How have you seen the students grow by working with you and virtual reality?The students have definitely begun thinking differently about the art experience. People, in general, understand art as something that exists on a wall and solely in a physical space, often in a very traditional sense. Working with virtual reality has allowed students to see a more playful and interactive method of creation that relates more to the way they engage with many other parts of their contemporary life. The perceived stuffiness or pretentiousness that people often associate with the arts isn't necessarily the case. They have, of course, also come to understand the digital, virtual space as a realm in which art can exist. While it still can be captured and printed out to be hung on a wall, it can also be something that is more digitally transient, opening new possibilities for a viewer. Though I think it's the interactive physical engagement that they seem to like the most.

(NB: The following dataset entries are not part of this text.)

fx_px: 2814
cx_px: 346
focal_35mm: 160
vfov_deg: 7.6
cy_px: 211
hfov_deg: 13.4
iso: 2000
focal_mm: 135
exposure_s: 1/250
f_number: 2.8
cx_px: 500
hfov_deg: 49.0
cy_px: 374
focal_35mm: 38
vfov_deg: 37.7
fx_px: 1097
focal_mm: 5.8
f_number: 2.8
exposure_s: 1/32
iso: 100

How have you grown as an artist from teaching the high school students?One of the ways I've grown is how I connect with a younger generation of the art-interested. While I have taught high school, it was a fine arts magnet program where students were already dialed into their craft or artistic direction. The students I've worked with here, I referred to as "art-interested" because some may end up as either artists, consumers of art, or contributors in other ways. I mention a younger generation because I come from a specific place of traditional fine arts making and training.
These types of digital environments and technology are part of the everyday life of this generation. While some ideas and methods took me some effort to pick up, many of them take to them effortlessly as they already have an inherent sense of this interaction, as it’s so commonplace and intuitive to them. They've taught me little tricks of the trade.

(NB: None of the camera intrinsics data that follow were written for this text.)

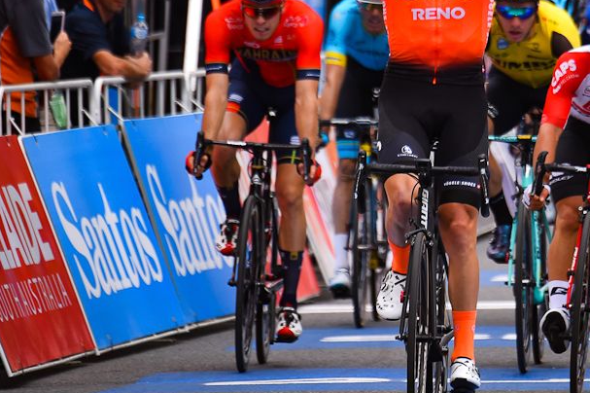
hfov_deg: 3.1
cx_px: 446
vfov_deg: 2.1
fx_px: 10794
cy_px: 132
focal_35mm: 659
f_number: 5.6
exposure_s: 1/1250
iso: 1250
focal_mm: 400
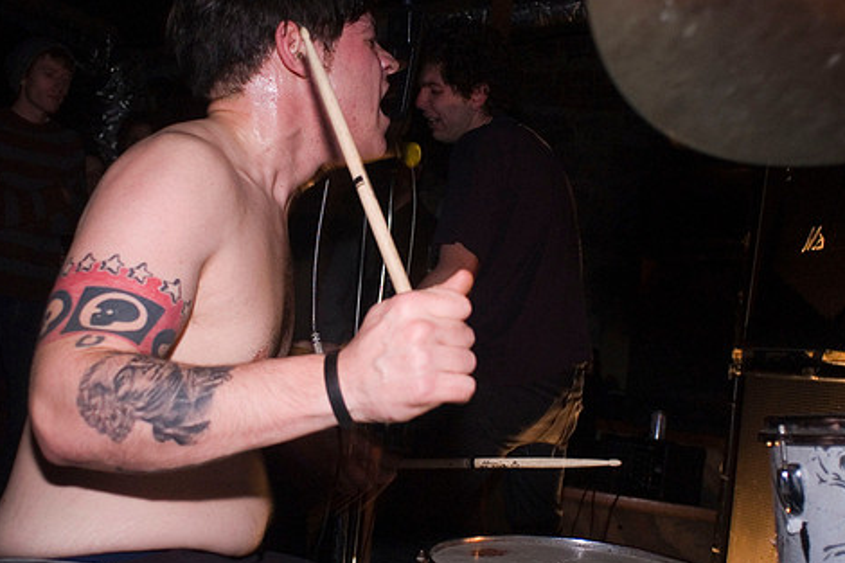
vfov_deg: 35.9
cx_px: 352
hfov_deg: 51.7
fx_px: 868
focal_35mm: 37
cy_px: 273
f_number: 3.2
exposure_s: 1/20
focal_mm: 20
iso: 800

More importantly, they have shown me the new ideas and issues that are important to them. We can connect over these and use art as a way to bridge a gap. All of this has really taught me that with the expanding platforms offered to us today, art-making at the higher level can be for anyone. There has long been a sense of "I can't draw” or “I can't paint" so I alienate myself from art. Working with virtual reality has definitely broadened the definition of artmaking for me.
What do you think about the arts program at Ensworth?The arts program at Ensworth is incredible. The arts faculty members are all focused on student success. They come together and think about how art functions across media and disciplines. This was clear to me immediately as we had conversations about combining the virtual reality work and technology of fine art with dance and theater, but also through the support of Jim Aveni as an active and vocal chair pushing for the department as a whole.
Being the teaching artist, you feel as if you're part of the art family, and that in itself makes all the difference. The active yearly use of this Artist in Residence program demonstrates the commitment of the art department to think outside the box of their current curriculum offerings. They seem to use this as a way to introduce students to new ideas and processes, but also and maybe more importantly, new ways to think about being creative problem solvers.
On a personal note, one of the great things for me is that I come from a very different background than many of these students. Private school would never have been an option for me growing up, nor would access to some of the facilities and technology around them. This program creates a space for a more broad sense of cultural connection. With consistent exposure to people with new ways of thinking and from different backgrounds, the students are able to learn to broaden their sense of community and cultural understanding, dismantling many of the stereotypes and stigmas that society has fostered. In many ways, these ideas serve the larger goal of art more than any other.